Another moral intuition guiding Rawls's construction of the Original Position is that people should not get more simply because of some 'accident of birth': There is an objection against any system that 'permits the distribution of wealth and income to be determined by the natural distribution of abilities and talents... distributive shares [in such a system] are decided by the outcome of the natural lottery; and this outcome is arbitrary [therefore objectionable] from a moral perspective. There is no more reason to permit the distribution of income and wealth to be settled by the distribution of natural assets than by historical and social fortune' (A Theory of Justice, p.74).
It is because he thinks it unfair that people should enjoy a better life just because of a win in the natural lottery that Rawls postulated that people in the Original Position are ignorant of their natural advantages and disadvantages. By postulating this ignorance, and also super-caution, Rawls guarantees that the people in the Original Position will not allow any inequality that can't be justified by improving the position of the worst-off. He does not postulate any sort of egalitarianism on the part of people in the Original Position - only self-interest, caution, and ignorance: this is enough to ensure that the principles they adopt will satisfy the intuition Rawls is guided by in Really Original Position, of prima facie egalitarianism.
There are other intuitions which guide Rawls in the construction of the Original Position. I think you could reasonably classify Rawls as a small -l liberal. He believes in something like J.S. Mill's principle of liberty, and in the traditional liberal ideas of freedom of religion and freedom of conscience. These guide him in the construction of the Veil of Ignorance. See 'The Justification of Civil Disobedience', p. 242: 'Finally, they do not know their own particular interests and preferences, or the system of ends which they wish to advance: they do not know their conception of the good'.

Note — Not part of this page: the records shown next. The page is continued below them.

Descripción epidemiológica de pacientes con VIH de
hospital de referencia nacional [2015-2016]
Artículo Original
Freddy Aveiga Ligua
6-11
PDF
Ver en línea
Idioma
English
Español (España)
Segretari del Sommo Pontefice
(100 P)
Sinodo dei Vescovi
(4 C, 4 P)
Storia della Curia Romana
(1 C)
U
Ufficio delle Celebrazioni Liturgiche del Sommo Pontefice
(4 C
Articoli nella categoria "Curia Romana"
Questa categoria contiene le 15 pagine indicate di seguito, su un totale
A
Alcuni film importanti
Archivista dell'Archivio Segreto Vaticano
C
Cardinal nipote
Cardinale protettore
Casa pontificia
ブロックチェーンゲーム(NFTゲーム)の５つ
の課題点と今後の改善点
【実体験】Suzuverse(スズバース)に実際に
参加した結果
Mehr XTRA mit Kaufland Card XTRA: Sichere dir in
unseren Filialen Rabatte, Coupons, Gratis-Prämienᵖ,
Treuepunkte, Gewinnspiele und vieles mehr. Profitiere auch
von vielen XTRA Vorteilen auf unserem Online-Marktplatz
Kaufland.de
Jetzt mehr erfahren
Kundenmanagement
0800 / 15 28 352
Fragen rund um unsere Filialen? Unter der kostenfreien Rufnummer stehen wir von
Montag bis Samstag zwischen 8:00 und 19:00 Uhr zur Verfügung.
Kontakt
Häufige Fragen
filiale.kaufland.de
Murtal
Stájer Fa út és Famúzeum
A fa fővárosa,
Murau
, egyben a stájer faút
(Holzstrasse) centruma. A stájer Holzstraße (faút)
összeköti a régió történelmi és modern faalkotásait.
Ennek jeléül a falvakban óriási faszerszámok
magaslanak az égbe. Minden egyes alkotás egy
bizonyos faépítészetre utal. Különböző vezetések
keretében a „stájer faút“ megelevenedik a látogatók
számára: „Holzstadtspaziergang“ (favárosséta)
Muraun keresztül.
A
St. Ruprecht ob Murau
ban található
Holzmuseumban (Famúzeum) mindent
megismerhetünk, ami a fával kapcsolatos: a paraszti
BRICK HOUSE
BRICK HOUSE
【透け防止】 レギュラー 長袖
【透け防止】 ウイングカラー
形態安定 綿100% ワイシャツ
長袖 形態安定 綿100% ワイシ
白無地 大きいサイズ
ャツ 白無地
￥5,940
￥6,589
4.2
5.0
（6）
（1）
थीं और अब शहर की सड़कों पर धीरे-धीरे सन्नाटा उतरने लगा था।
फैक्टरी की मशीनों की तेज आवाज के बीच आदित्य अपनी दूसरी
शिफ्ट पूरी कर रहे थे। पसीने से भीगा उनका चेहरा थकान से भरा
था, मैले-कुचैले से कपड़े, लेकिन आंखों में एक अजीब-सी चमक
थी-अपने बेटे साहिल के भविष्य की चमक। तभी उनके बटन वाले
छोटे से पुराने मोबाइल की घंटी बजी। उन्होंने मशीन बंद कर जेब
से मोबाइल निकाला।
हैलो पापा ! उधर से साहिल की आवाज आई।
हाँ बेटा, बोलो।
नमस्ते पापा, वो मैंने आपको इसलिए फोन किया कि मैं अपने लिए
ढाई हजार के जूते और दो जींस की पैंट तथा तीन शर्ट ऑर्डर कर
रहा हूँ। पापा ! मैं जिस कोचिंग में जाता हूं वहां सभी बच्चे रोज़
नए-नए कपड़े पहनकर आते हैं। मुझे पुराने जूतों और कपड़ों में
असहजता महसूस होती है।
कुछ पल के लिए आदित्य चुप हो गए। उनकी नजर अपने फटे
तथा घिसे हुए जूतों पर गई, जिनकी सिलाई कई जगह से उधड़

To make any choice at all they need some conception of the good: so in Theory of Justice Rawls says that people in the Original Position have a 'thin' conception of the good, (See index, 'Good, thin theory of') - consisting in a list of what he calls primary goods, what others might call universally useful goods, things (like material wealth) that are likely to be useful in furthering one's ends whatever they are. So 'they do not know in their preferences... the system of ends which they wish to advance', but they know that they have ends, and that whatever their ends are they will prefer having more of the universally useful goods to having less.